Stated goal: Transcribe every one of the entries below without changing a single character.

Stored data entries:
----

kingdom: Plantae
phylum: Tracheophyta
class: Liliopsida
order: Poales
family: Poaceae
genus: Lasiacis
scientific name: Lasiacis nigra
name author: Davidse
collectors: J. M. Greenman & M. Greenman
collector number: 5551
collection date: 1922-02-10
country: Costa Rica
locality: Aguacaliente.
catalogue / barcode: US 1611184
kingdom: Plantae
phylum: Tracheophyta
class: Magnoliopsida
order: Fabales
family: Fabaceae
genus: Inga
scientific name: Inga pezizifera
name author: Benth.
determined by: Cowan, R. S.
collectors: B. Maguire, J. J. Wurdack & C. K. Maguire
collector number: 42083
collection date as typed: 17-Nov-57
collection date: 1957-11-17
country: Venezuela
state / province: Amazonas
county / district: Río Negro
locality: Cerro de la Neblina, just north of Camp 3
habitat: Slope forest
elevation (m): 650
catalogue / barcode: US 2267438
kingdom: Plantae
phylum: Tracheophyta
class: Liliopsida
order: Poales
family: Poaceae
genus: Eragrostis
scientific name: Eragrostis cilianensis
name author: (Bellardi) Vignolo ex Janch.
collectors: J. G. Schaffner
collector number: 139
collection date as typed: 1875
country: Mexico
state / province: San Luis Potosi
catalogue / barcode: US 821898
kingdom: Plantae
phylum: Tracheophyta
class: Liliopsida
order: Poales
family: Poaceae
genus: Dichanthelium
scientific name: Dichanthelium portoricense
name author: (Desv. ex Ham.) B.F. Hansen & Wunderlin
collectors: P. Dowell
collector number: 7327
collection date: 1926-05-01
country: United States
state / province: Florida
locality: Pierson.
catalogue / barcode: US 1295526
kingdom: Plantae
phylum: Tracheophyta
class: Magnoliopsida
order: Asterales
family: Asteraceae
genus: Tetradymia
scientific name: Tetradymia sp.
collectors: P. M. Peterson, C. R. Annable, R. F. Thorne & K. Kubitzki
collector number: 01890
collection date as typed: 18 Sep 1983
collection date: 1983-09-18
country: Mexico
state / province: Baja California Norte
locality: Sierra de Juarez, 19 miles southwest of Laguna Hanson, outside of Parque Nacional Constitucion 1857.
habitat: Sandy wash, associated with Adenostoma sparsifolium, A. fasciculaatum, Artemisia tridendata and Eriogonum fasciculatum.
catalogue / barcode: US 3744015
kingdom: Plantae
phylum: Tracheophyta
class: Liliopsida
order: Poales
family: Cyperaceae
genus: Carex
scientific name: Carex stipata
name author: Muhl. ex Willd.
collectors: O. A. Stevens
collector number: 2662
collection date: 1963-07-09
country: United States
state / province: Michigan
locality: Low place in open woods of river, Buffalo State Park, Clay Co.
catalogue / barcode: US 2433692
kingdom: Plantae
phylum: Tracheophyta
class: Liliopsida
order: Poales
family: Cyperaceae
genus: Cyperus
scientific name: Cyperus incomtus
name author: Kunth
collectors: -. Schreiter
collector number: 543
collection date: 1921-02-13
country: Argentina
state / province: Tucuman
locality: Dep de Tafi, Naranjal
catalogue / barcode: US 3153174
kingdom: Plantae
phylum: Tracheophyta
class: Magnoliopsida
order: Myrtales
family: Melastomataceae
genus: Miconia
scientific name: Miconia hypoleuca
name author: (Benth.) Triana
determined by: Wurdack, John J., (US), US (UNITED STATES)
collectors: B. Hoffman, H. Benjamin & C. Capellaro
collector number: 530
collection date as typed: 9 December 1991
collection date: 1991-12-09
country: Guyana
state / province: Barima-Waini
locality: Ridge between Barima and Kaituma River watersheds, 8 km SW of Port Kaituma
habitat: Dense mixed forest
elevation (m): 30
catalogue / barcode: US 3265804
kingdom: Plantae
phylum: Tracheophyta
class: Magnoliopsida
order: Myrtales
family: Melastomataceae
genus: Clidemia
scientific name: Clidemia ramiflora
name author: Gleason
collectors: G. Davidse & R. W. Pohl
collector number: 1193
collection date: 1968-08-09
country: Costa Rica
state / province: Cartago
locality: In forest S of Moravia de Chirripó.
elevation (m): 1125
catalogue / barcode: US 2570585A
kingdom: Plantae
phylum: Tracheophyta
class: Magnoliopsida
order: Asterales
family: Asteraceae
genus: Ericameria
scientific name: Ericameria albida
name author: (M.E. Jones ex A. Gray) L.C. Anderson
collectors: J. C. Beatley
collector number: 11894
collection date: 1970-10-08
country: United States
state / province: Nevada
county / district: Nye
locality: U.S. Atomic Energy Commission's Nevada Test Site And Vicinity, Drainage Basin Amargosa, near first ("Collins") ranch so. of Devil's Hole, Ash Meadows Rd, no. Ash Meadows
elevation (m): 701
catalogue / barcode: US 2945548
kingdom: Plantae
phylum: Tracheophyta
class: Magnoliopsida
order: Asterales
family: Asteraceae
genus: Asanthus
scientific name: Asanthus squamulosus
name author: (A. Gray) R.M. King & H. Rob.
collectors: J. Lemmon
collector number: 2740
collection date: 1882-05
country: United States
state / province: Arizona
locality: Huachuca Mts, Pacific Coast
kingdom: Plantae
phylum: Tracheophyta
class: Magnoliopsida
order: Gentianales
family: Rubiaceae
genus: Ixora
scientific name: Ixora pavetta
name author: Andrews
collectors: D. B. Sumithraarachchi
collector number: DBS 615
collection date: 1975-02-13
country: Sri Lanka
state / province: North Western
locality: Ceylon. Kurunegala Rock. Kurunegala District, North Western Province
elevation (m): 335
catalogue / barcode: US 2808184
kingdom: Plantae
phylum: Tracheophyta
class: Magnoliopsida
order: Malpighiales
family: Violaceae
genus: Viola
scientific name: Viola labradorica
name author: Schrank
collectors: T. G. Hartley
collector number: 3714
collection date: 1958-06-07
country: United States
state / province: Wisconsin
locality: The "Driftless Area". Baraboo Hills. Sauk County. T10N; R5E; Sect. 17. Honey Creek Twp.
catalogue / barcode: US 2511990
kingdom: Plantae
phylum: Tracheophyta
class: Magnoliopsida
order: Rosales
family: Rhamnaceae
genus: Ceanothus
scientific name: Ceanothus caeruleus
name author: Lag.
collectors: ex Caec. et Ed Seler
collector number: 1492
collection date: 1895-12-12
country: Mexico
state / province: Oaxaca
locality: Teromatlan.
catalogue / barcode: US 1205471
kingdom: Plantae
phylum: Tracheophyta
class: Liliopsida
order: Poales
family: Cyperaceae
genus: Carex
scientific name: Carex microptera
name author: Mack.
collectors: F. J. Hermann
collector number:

----

Written reply:
kingdom: Plantae
phylum: Tracheophyta
class: Liliopsida
order: Poales
family: Poaceae
genus: Lasiacis
scientific name: Lasiacis nigra
name author: Davidse
collectors: J. M. Greenman & M. Greenman
collector number: 5551
collection date: 1922-02-10
country: Costa Rica
locality: Aguacaliente.
catalogue / barcode: US 1611184
kingdom: Plantae
phylum: Tracheophyta
class: Magnoliopsida
order: Fabales
family: Fabaceae
genus: Inga
scientific name: Inga pezizifera
name author: Benth.
determined by: Cowan, R. S.
collectors: B. Maguire, J. J. Wurdack & C. K. Maguire
collector number: 42083
collection date as typed: 17-Nov-57
collection date: 1957-11-17
country: Venezuela
state / province: Amazonas
county / district: Río Negro
locality: Cerro de la Neblina, just north of Camp 3
habitat: Slope forest
elevation (m): 650
catalogue / barcode: US 2267438
kingdom: Plantae
phylum: Tracheophyta
class: Liliopsida
order: Poales
family: Poaceae
genus: Eragrostis
scientific name: Eragrostis cilianensis
name author: (Bellardi) Vignolo ex Janch.
collectors: J. G. Schaffner
collector number: 139
collection date as typed: 1875
country: Mexico
state / province: San Luis Potosi
catalogue / barcode: US 821898
kingdom: Plantae
phylum: Tracheophyta
class: Liliopsida
order: Poales
family: Poaceae
genus: Dichanthelium
scientific name: Dichanthelium portoricense
name author: (Desv. ex Ham.) B.F. Hansen & Wunderlin
collectors: P. Dowell
collector number: 7327
collection date: 1926-05-01
country: United States
state / province: Florida
locality: Pierson.
catalogue / barcode: US 1295526
kingdom: Plantae
phylum: Tracheophyta
class: Magnoliopsida
order: Asterales
family: Asteraceae
genus: Tetradymia
scientific name: Tetradymia sp.
collectors: P. M. Peterson, C. R. Annable, R. F. Thorne & K. Kubitzki
collector number: 01890
collection date as typed: 18 Sep 1983
collection date: 1983-09-18
country: Mexico
state / province: Baja California Norte
locality: Sierra de Juarez, 19 miles southwest of Laguna Hanson, outside of Parque Nacional Constitucion 1857.
habitat: Sandy wash, associated with Adenostoma sparsifolium, A. fasciculaatum, Artemisia tridendata and Eriogonum fasciculatum.
catalogue / barcode: US 3744015
kingdom: Plantae
phylum: Tracheophyta
class: Liliopsida
order: Poales
family: Cyperaceae
genus: Carex
scientific name: Carex stipata
name author: Muhl. ex Willd.
collectors: O. A. Stevens
collector number: 2662
collection date: 1963-07-09
country: United States
state / province: Michigan
locality: Low place in open woods of river, Buffalo State Park, Clay Co.
catalogue / barcode: US 2433692
kingdom: Plantae
phylum: Tracheophyta
class: Liliopsida
order: Poales
family: Cyperaceae
genus: Cyperus
scientific name: Cyperus incomtus
name author: Kunth
collectors: -. Schreiter
collector number: 543
collection date: 1921-02-13
country: Argentina
state / province: Tucuman
locality: Dep de Tafi, Naranjal
catalogue / barcode: US 3153174
kingdom: Plantae
phylum: Tracheophyta
class: Magnoliopsida
order: Myrtales
family: Melastomataceae
genus: Miconia
scientific name: Miconia hypoleuca
name author: (Benth.) Triana
determined by: Wurdack, John J., (US), US (UNITED STATES)
collectors: B. Hoffman, H. Benjamin & C. Capellaro
collector number: 530
collection date as typed: 9 December 1991
collection date: 1991-12-09
country: Guyana
state / province: Barima-Waini
locality: Ridge between Barima and Kaituma River watersheds, 8 km SW of Port Kaituma
habitat: Dense mixed forest
elevation (m): 30
catalogue / barcode: US 3265804
kingdom: Plantae
phylum: Tracheophyta
class: Magnoliopsida
order: Myrtales
family: Melastomataceae
genus: Clidemia
scientific name: Clidemia ramiflora
name author: Gleason
collectors: G. Davidse & R. W. Pohl
collector number: 1193
collection date: 1968-08-09
country: Costa Rica
state / province: Cartago
locality: In forest S of Moravia de Chirripó.
elevation (m): 1125
catalogue / barcode: US 2570585A
kingdom: Plantae
phylum: Tracheophyta
class: Magnoliopsida
order: Asterales
family: Asteraceae
genus: Ericameria
scientific name: Ericameria albida
name author: (M.E. Jones ex A. Gray) L.C. Anderson
collectors: J. C. Beatley
collector number: 11894
collection date: 1970-10-08
country: United States
state / province: Nevada
county / district: Nye
locality: U.S. Atomic Energy Commission's Nevada Test Site And Vicinity, Drainage Basin Amargosa, near first ("Collins") ranch so. of Devil's Hole, Ash Meadows Rd, no. Ash Meadows
elevation (m): 701
catalogue / barcode: US 2945548
kingdom: Plantae
phylum: Tracheophyta
class: Magnoliopsida
order: Asterales
family: Asteraceae
genus: Asanthus
scientific name: Asanthus squamulosus
name author: (A. Gray) R.M. King & H. Rob.
collectors: J. Lemmon
collector number: 2740
collection date: 1882-05
country: United States
state / province: Arizona
locality: Huachuca Mts, Pacific Coast
kingdom: Plantae
phylum: Tracheophyta
class: Magnoliopsida
order: Gentianales
family: Rubiaceae
genus: Ixora
scientific name: Ixora pavetta
name author: Andrews
collectors: D. B. Sumithraarachchi
collector number: DBS 615
collection date: 1975-02-13
country: Sri Lanka
state / province: North Western
locality: Ceylon. Kurunegala Rock. Kurunegala District, North Western Province
elevation (m): 335
catalogue / barcode: US 2808184
kingdom: Plantae
phylum: Tracheophyta
class: Magnoliopsida
order: Malpighiales
family: Violaceae
genus: Viola
scientific name: Viola labradorica
name author: Schrank
collectors: T. G. Hartley
collector number: 3714
collection date: 1958-06-07
country: United States
state / province: Wisconsin
locality: The "Driftless Area". Baraboo Hills. Sauk County. T10N; R5E; Sect. 17. Honey Creek Twp.
catalogue / barcode: US 2511990
kingdom: Plantae
phylum: Tracheophyta
class: Magnoliopsida
order: Rosales
family: Rhamnaceae
genus: Ceanothus
scientific name: Ceanothus caeruleus
name author: Lag.
collectors: ex Caec. et Ed Seler
collector number: 1492
collection date: 1895-12-12
country: Mexico
state / province: Oaxaca
locality: Teromatlan.
catalogue / barcode: US 1205471
kingdom: Plantae
phylum: Tracheophyta
class: Liliopsida
order: Poales
family: Cyperaceae
genus: Carex
scientific name: Carex microptera
name author: Mack.
collectors: F. J. Hermann
collector number:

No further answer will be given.